__EXERCISE DETAILS__. Each line in the entries that has the word "threads" has to be copied.

□ □ □ □ □

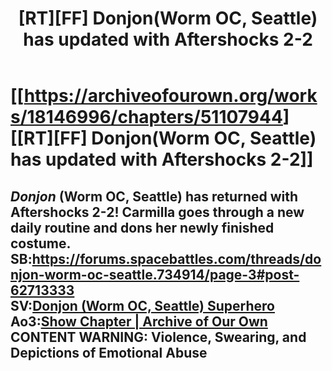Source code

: #+TITLE: [RT][FF] Donjon(Worm OC, Seattle) has updated with Aftershocks 2-2

* [[https://archiveofourown.org/works/18146996/chapters/51107944][[RT][FF] Donjon(Worm OC, Seattle) has updated with Aftershocks 2-2]]
:PROPERTIES:
:Author: SilverstringstheBard
:Score: 13
:DateUnix: 1573870255.0
:DateShort: 2019-Nov-16
:FlairText: RT
:END:

** /Donjon/ (Worm OC, Seattle) has returned with Aftershocks 2-2! Carmilla goes through a new daily routine and dons her newly finished costume.\\
*SB:*[[https://forums.spacebattles.com/threads/donjon-worm-oc-seattle.734914/page-3#post-62713333]]\\
*SV:*[[https://forums.sufficientvelocity.com/threads/donjon-worm-oc-seattle.53923/page-2#post-13290039][Donjon (Worm OC, Seattle) Superhero]]\\
*Ao3:*[[https://archiveofourown.org/works/18146996/chapters/51107944][Show Chapter | Archive of Our Own]]\\
*CONTENT WARNING: Violence, Swearing, and Depictions of Emotional Abuse*
:PROPERTIES:
:Author: SilverstringstheBard
:Score: 3
:DateUnix: 1573870283.0
:DateShort: 2019-Nov-16
:END:
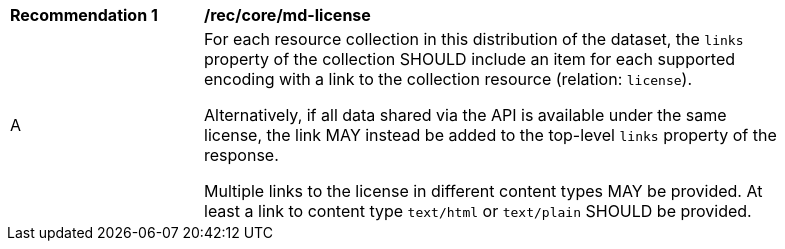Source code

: [[rec_core_md-license]]
[width="90%",cols="2,6a"]
|===
^|*Recommendation {counter:rec-id}* |*/rec/core/md-license* 
^|A |For each resource collection in this distribution of the dataset, the `links` property of the collection SHOULD include an item for each supported encoding with a link to the collection resource (relation: `license`).

Alternatively, if all data shared via the API is available under the same license, the link MAY instead be added to the top-level `links` property of the response.

Multiple links to the license in different content types MAY be provided. At least a link to content type `text/html` or `text/plain` SHOULD be provided.
|===
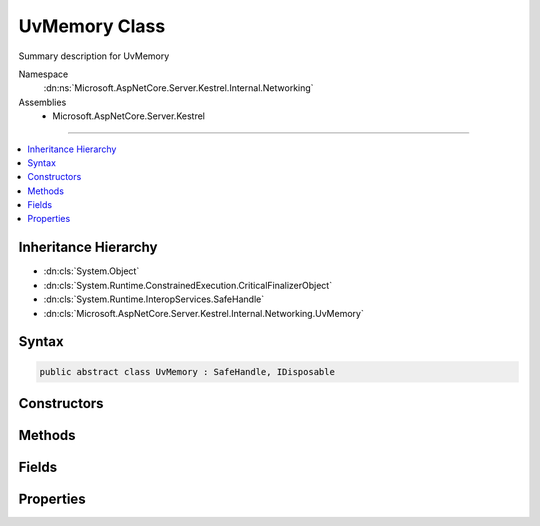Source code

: 

UvMemory Class
==============






Summary description for UvMemory


Namespace
    :dn:ns:`Microsoft.AspNetCore.Server.Kestrel.Internal.Networking`
Assemblies
    * Microsoft.AspNetCore.Server.Kestrel

----

.. contents::
   :local:



Inheritance Hierarchy
---------------------


* :dn:cls:`System.Object`
* :dn:cls:`System.Runtime.ConstrainedExecution.CriticalFinalizerObject`
* :dn:cls:`System.Runtime.InteropServices.SafeHandle`
* :dn:cls:`Microsoft.AspNetCore.Server.Kestrel.Internal.Networking.UvMemory`








Syntax
------

.. code-block:: csharp

    public abstract class UvMemory : SafeHandle, IDisposable








.. dn:class:: Microsoft.AspNetCore.Server.Kestrel.Internal.Networking.UvMemory
    :hidden:

.. dn:class:: Microsoft.AspNetCore.Server.Kestrel.Internal.Networking.UvMemory

Constructors
------------

.. dn:class:: Microsoft.AspNetCore.Server.Kestrel.Internal.Networking.UvMemory
    :noindex:
    :hidden:

    
    .. dn:constructor:: Microsoft.AspNetCore.Server.Kestrel.Internal.Networking.UvMemory.UvMemory(Microsoft.AspNetCore.Server.Kestrel.Internal.Infrastructure.IKestrelTrace)
    
        
    
        
        :type logger: Microsoft.AspNetCore.Server.Kestrel.Internal.Infrastructure.IKestrelTrace
    
        
        .. code-block:: csharp
    
            protected UvMemory(IKestrelTrace logger)
    

Methods
-------

.. dn:class:: Microsoft.AspNetCore.Server.Kestrel.Internal.Networking.UvMemory
    :noindex:
    :hidden:

    
    .. dn:method:: Microsoft.AspNetCore.Server.Kestrel.Internal.Networking.UvMemory.CreateMemory(Microsoft.AspNetCore.Server.Kestrel.Internal.Networking.Libuv, System.Int32, System.Int32)
    
        
    
        
        :type uv: Microsoft.AspNetCore.Server.Kestrel.Internal.Networking.Libuv
    
        
        :type threadId: System.Int32
    
        
        :type size: System.Int32
    
        
        .. code-block:: csharp
    
            protected void CreateMemory(Libuv uv, int threadId, int size)
    
    .. dn:method:: Microsoft.AspNetCore.Server.Kestrel.Internal.Networking.UvMemory.DestroyMemory(System.IntPtr)
    
        
    
        
        :type memory: System.IntPtr
    
        
        .. code-block:: csharp
    
            protected static void DestroyMemory(IntPtr memory)
    
    .. dn:method:: Microsoft.AspNetCore.Server.Kestrel.Internal.Networking.UvMemory.DestroyMemory(System.IntPtr, System.IntPtr)
    
        
    
        
        :type memory: System.IntPtr
    
        
        :type gcHandlePtr: System.IntPtr
    
        
        .. code-block:: csharp
    
            protected static void DestroyMemory(IntPtr memory, IntPtr gcHandlePtr)
    
    .. dn:method:: Microsoft.AspNetCore.Server.Kestrel.Internal.Networking.UvMemory.FromIntPtr<THandle>(System.IntPtr)
    
        
    
        
        :type handle: System.IntPtr
        :rtype: THandle
    
        
        .. code-block:: csharp
    
            public static THandle FromIntPtr<THandle>(IntPtr handle)
    
    .. dn:method:: Microsoft.AspNetCore.Server.Kestrel.Internal.Networking.UvMemory.Validate(System.Boolean)
    
        
    
        
        :type closed: System.Boolean
    
        
        .. code-block:: csharp
    
            public void Validate(bool closed = false)
    

Fields
------

.. dn:class:: Microsoft.AspNetCore.Server.Kestrel.Internal.Networking.UvMemory
    :noindex:
    :hidden:

    
    .. dn:field:: Microsoft.AspNetCore.Server.Kestrel.Internal.Networking.UvMemory._log
    
        
        :rtype: Microsoft.AspNetCore.Server.Kestrel.Internal.Infrastructure.IKestrelTrace
    
        
        .. code-block:: csharp
    
            protected readonly IKestrelTrace _log
    
    .. dn:field:: Microsoft.AspNetCore.Server.Kestrel.Internal.Networking.UvMemory._threadId
    
        
        :rtype: System.Int32
    
        
        .. code-block:: csharp
    
            protected int _threadId
    
    .. dn:field:: Microsoft.AspNetCore.Server.Kestrel.Internal.Networking.UvMemory._uv
    
        
        :rtype: Microsoft.AspNetCore.Server.Kestrel.Internal.Networking.Libuv
    
        
        .. code-block:: csharp
    
            protected Libuv _uv
    

Properties
----------

.. dn:class:: Microsoft.AspNetCore.Server.Kestrel.Internal.Networking.UvMemory
    :noindex:
    :hidden:

    
    .. dn:property:: Microsoft.AspNetCore.Server.Kestrel.Internal.Networking.UvMemory.IsInvalid
    
        
        :rtype: System.Boolean
    
        
        .. code-block:: csharp
    
            public override bool IsInvalid { get; }
    
    .. dn:property:: Microsoft.AspNetCore.Server.Kestrel.Internal.Networking.UvMemory.Libuv
    
        
        :rtype: Microsoft.AspNetCore.Server.Kestrel.Internal.Networking.Libuv
    
        
        .. code-block:: csharp
    
            public Libuv Libuv { get; }
    
    .. dn:property:: Microsoft.AspNetCore.Server.Kestrel.Internal.Networking.UvMemory.ThreadId
    
        
        :rtype: System.Int32
    
        
        .. code-block:: csharp
    
            public int ThreadId { get; }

□ □ □ □ □

__YOUR RESPONSE__.
*SB:*[[https://forums.spacebattles.com/threads/donjon-worm-oc-seattle.734914/page-3#post-62713333]]\\
*SV:*[[https://forums.sufficientvelocity.com/threads/donjon-worm-oc-seattle.53923/page-2#post-13290039][Donjon (Worm OC, Seattle) Superhero]]\\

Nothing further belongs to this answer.